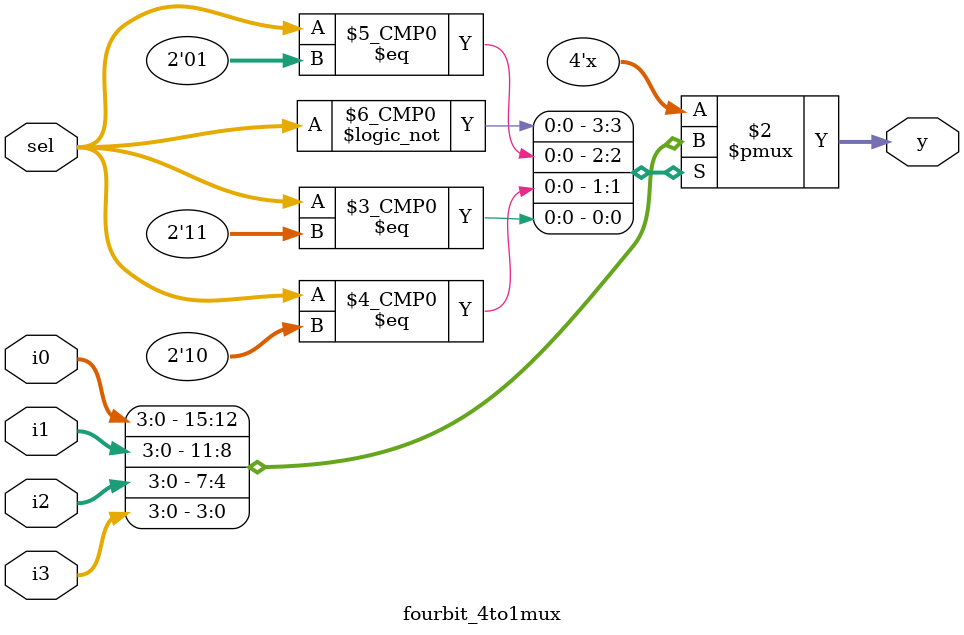
<source format=v>
module fourbit_4to1mux(input [1:0] sel,
                       input [3:0] i3,
                       input [3:0] i2,
                       input [3:0] i1,
                       input [3:0] i0,
                       output reg [3:0] y);

    always @(sel, i3, i2, i1, i0)
        case (sel)
            2'b00: y = i0;
            2'b01: y = i1;
            2'b10: y = i2;
            2'b11: y = i3;
        endcase
endmodule

</source>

## [PROBLEM]
All lines with the word "input" are needed; pull them from the entries and copy each.

## [SOLUTION TO THE EXERCISE]
module fourbit_4to1mux(input [1:0] sel,
                       input [3:0] i3,
                       input [3:0] i2,
                       input [3:0] i1,
                       input [3:0] i0,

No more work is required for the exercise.